According to a memo released Friday, $905,019 in principal + $239,485 in anticipated interest will be written off the city’s books, on the heels of an evaluation of independent auditors into the finances of Southern Montana.
The City’s statement, incidentally, is sheer gobbledy-gook. Try to make sense of it:
The restatement of Electric City Power’s financial statements will have the effect of moving $905,019 in historical costs paid to Southern from ECP’s balance sheet to the FY 2009 operating statement. In other words, part of the booked value of an asset from prior years is now required to become an expense in FY 2009. The monies paid out in prior years were for site-selection, site-development, permitting, design, and construction.
[...]
It is my recommendation that ECP rely upon the analysis conducted by Southern’s experts and adjust ECP’s financial statements in accordance with the values determined to be applicable to the City’s investment in this endeavor. It is also my recommendation that $239,485 of capitalized interest expense reflected on ECP’s balance sheet also be considered an impaired asset and expensed in the same manner.
I love how we, in our vocabulary, have lost track of the simple concept of “losing $900k” and now find need to say that we are just “moving $900k in historical costs…to the FY 2009 operating statement.” The second paragraph, too, is priceless; we’ve been pretending that interest has been accumulating all the while on our investment, and now we must write down that cost, too. And Electric City Power is “in the black”? I think not.
ECW will try to get these full documents posted presently.


“There’s no risk, it simply takes time to work it out. The city is covered.”
These are stupid times we are living in.
And the “House of Cards” begins its tumble as predicted years ago by many in the know!
What is capitalized interest?
Just a big write off.
How big’s the reserve on the fund balance for the rest of the asset and what’s left unreserved?
Hmmm, can I use this accounting methodology for my credit card debts?

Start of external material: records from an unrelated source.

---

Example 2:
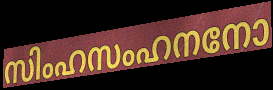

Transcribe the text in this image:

സിംഹസംഹനനോ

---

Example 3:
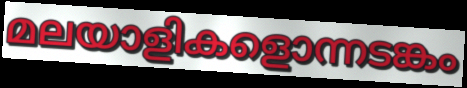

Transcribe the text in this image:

മലയാളികളൊന്നടങ്കം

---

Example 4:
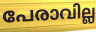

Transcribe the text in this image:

പേരാവില്ല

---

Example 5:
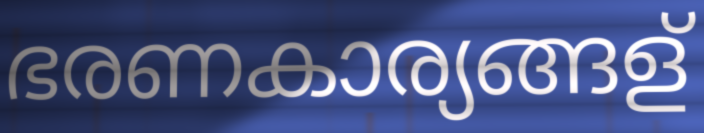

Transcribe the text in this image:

ഭരണകാര്യങ്ങള്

The stuff I bought is no longer usable, therefore I wish to write it off and forfeit the debt.
There is nothing wrong with capitalizing interest vs expensing interest – both are valid ways to look at the cost of building.
Many people look at the cost of a property to determine current value – that is, they look into the past as a reference for the value today.

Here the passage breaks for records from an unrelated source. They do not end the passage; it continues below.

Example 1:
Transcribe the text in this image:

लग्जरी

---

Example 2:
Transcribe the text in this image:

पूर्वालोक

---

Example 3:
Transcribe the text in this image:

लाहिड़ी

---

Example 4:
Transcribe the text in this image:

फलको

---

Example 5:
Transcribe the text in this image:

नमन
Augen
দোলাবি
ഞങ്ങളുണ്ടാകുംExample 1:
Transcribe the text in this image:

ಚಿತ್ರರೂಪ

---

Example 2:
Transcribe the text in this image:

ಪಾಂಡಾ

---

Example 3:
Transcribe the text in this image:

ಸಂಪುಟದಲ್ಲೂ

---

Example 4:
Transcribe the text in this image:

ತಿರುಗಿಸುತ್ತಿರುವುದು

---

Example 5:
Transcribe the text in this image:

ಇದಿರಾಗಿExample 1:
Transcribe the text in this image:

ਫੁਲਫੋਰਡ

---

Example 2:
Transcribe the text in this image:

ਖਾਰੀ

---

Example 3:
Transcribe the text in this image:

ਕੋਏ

Capitalizing will make it appear the cost of the property was initially higher, but cheaper to build. Expensing it makes it appear the property was cheaper, but more expensive to build.
Since it has already been built, the expenses incurred are ’sunk’ – whether the building was worth it or not is immaterial. “Puts ya money, takes ya chances!”

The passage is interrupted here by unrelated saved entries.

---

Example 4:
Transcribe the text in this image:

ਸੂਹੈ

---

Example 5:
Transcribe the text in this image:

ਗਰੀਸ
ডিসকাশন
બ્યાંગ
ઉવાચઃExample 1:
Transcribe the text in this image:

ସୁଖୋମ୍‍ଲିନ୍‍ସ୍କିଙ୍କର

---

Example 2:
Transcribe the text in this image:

The net effect is that the building built for X is now valued at somewhat less than X if it was to be sold – or borrowed against. It is meaningless if neither of those options will be executed.
Black Flag, I cannot tell if you were speaking figuratively or not, but so far I don’t anything has been “built” other than maybe some concrete poured for a foundation.
What are they capitalizing then? Air?
If so, then that’s a problem
“What are they capitalizing then? Air?”
Not air silly, but a few people have made a nice living off this flim-flam. They will move on to find their next scam and leave others with the debt.